**Data provided**
=== Section Start ===
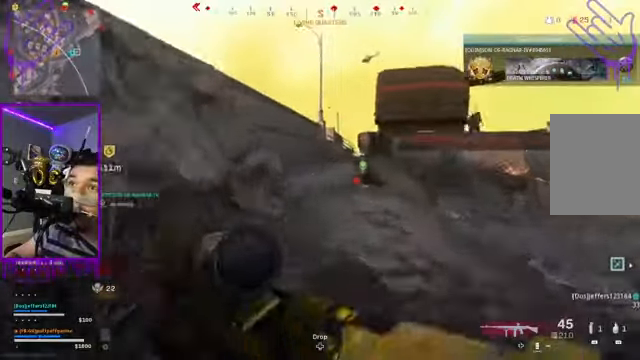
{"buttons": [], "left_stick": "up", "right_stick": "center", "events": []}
=== Section End ===
=== Section Start ===
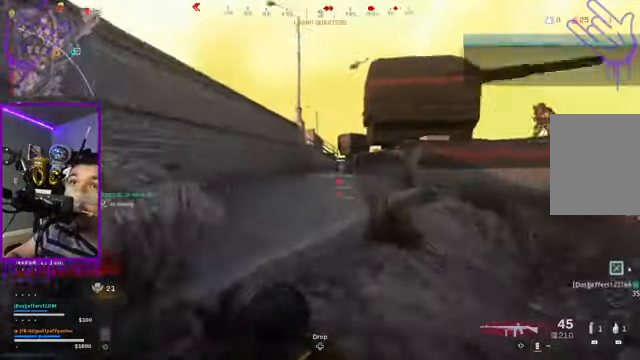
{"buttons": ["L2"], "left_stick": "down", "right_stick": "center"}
=== Section End ===
=== Section Start ===
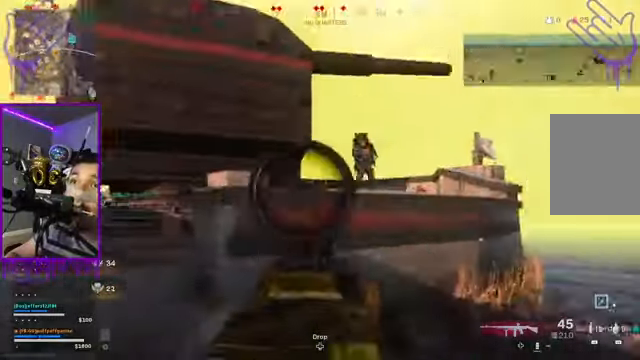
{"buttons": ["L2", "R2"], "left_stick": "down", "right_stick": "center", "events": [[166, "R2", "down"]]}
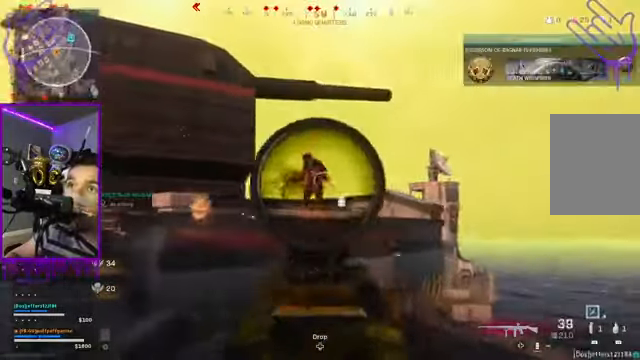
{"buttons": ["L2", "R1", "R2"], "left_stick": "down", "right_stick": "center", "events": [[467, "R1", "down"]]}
=== Section End ===
Looking at each line of the material above, tally those that hold the string "down" and give only the total.

3